Think twice about going to a party at Gerry Brownlee's place. He might make you pay for the drinks. On Wednesday the Transport Minister joined New Zealand Transport Agency bosses to pat each other on the back about the record $12.3 billion investment in transport they are planning over the next three years, $3.4 billion of that in Auckland.
They highlighted the $1.74 billion spend on public transport as a 21 per cent increase on the previous three-year period, and the $4.1 billion investment in local roads as a 14 per cent increase. What failed to appear in Mr Brownlee's press release, and got only an oblique reference in the NZTA statement, was that $2.6 billion of that cash didn't come from fuel taxes and road user charges, but from local ratepayers.
In Auckland's case, of the $3.37 billion Mr Brownlee plans to invest, $816 million comes from Auckland Council.
When this shared funding is taken into account, the Government's claimed love affair with public transport - support up 21 per cent, according to NZTA - suddenly looks rather weak. Of the $802 million expenditure highlighted for Auckland public transport, nearly half ($365 million) comes from ratepayers. As for building and maintaining local Auckland roads, it's almost a dead heat, with NZTA paying $301 million and Auckland Council $295 million.
Wading through the small print, it quickly emerges that expenditure on vital public transport infrastructure over the next three years nationally will be a miserable $115 million, a 31 per cent drop on the previous three years. What enables NZTA to claim a 21 per cent increase in public transport spending is they've combined this low infrastructure spend with a 35 per cent increase in payments for public transport "services". This $830 million covers investment in new rolling stock, "and increased track access charges", the latter being the Government's way of gouging more money out of Auckland ratepayers for the hire of the public railroads we need to run our trains on.
What's worse, Aucklanders have been dorked again. Despite talk of Auckland doing well out of the new transport budget, the truth is we've been short-changed. Again. As the home of roughly one-third of New Zealanders, and the payers of at least 33 per cent of central taxes and petrol imposts, the $2.6 billion of NZTA cash to be spent in Auckland represents 28 per cent of NZTA's funding. On a per capita basis, we should be getting another $500 million at least.

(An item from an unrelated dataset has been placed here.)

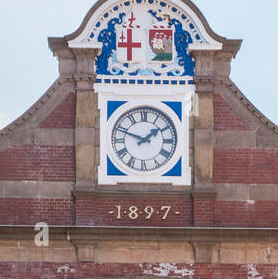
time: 1:48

But what's new. In 1991, after an earlier battle for a light rail service, regional councillors calculated that Aucklanders then paid $150 million a year in fuel taxes but only got $84 million back in central transport funding. More recently, Green Party researchers have calculated that in the 15 years to 2005, Aucklanders paid $7.022 billion in fuel taxes and the like but only got back $3.222 billion in transport-related expenditure - less than half what they put in.
In the past year or two of the Clark Labour Government, government transport funding finally started to match Auckland's contribution. This week's proposal is a retreat to the short-changing of past years. It is also a refusal to accept the Government's own evidence showing that Aucklanders - and New Zealanders - want a greater emphasis on public transport.
The big ticket item is once again the maintenance and building of state highways. Together that comes to just over $5 billion. That's more than five times the public transport spend. This despite NZTA graphs, based on more than 100 survey points across the highway network, showing that motorway traffic has plateaued. NZTA's own gurus have discovered motorway traffic peaked around 2003 after steadily climbing since the monitoring began in 1989. A year or two later, heavy traffic followed suit.
The transport gurus fuss about peak oil. In New Zealand we seem to be experiencing peak traffic. Demand has peaked. Not that the Government wants to know. In Auckland there's also a regeneration of public transport, with annual patronage increasing by about 20 million in the past six years to 71 million - the second 10 million leaping aboard over the past two years.
When will our masters in Wellington notice?